(251) „Das war knapp“, sagte Charlotte…

„Das war knapp“, sagte Charlotte, „ich dachte wirklich, sie wären wegen uns da. Irgendeine Alarmanlage, die wir übersehen hätten.“ – „Dann wären sie früher dagewesen“, antwortete Damien, „aber mir ist auch das Herz stehen geblieben, als ich das blaue Blinken sah.“

Ein paar Tage nach dem Einbruch saßen sie am Strand, schauten sich den Sonnenuntergang an und tranken Champagner.

Aus der Zeitung hatten sie erfahren, dass der Polizeieinsatz einer Statue galt, die Studenten aus dem University College in London entführt und an der Kirche ausgesetzt hatten. Erst danach suchte Damien seinen Hehler auf und verkaufte den Schmuck. Mit dem Geld konnten sie erst einmal für einige Zeit in ihrem Strandhäuschen untertauchen.

Damien küsste Charlotte. Sie waren seit über zehn Jahren zusammen im Geschäft und er fand, dass sie ein gutes Team waren. Vor allem sorgte Charlotte auch dafür, dass er nicht zu gierig wurde. Ihre Einbrüche erledigten sie in unregelmäßigen Abständen, nie in der gleichen Gegend und immer nach anderen Ablaufmustern. Sie waren sehr vorsichtig bei ihren Einsätzen. Wenn ihnen bei der Planung ein Detail nicht gefiel, bliesen sie den ganzen Einsatz ab.

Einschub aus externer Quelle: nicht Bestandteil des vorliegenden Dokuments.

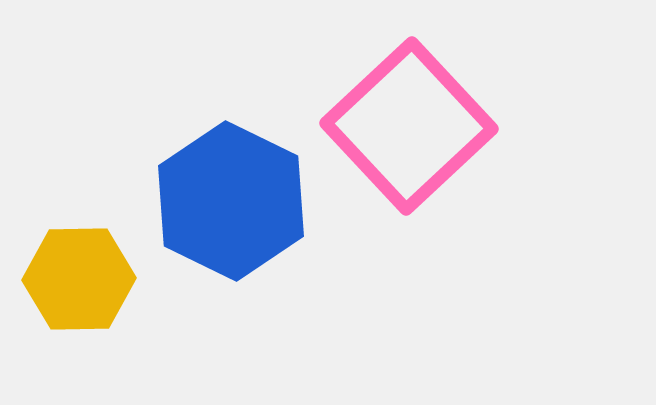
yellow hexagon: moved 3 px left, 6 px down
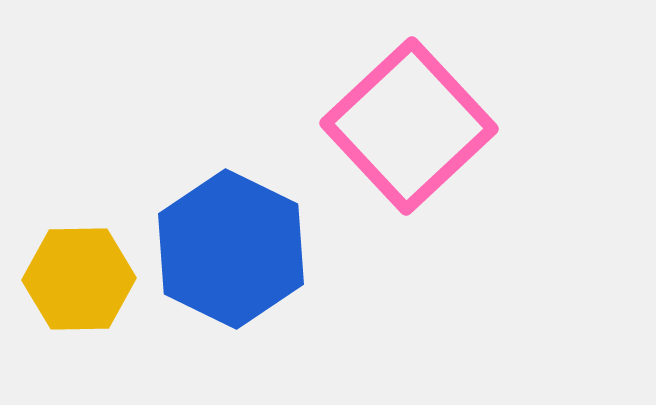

Aus Damiens Sicht konnte ihre kriminelle Karriere noch ewig so weitergehen, zumindest so lange es ihm die Bandscheiben erlaubten, von außen in eine Wohnung einzusteigen.

Charlotte zeigte auf einen Punkt in der Ferne. „Schau mal, das sieht aus, als ob da jemand angespült wurde.“ Damien blickte über die Schulter. „Vielleicht ein Baumstamm“, meinte er träge. „Nein, das ist ein Mensch“, widersprach sie, erhob sich und ging in Richtung des Strandguts. Er stellte das Glas ab und folgte ihr seufzend.

Es war ein Mann, der angeschwemmt worden war. Er trug Pullover, Jeans und Lederschuhe. Seine Hände waren schrumpelig. Charlotte fühlte nach seinem Puls. „Er lebt. Wir sollten einen Krankenwagen rufen, aber anonym, um nicht in irgendetwas hineingezogen zu werden. Komm, pack mal mit an, wir ziehen ihn ins Trockene.“

Die Schleifspuren, die der Körper im Sand hinterließ, wurden schnell von den Wellen wieder getilgt.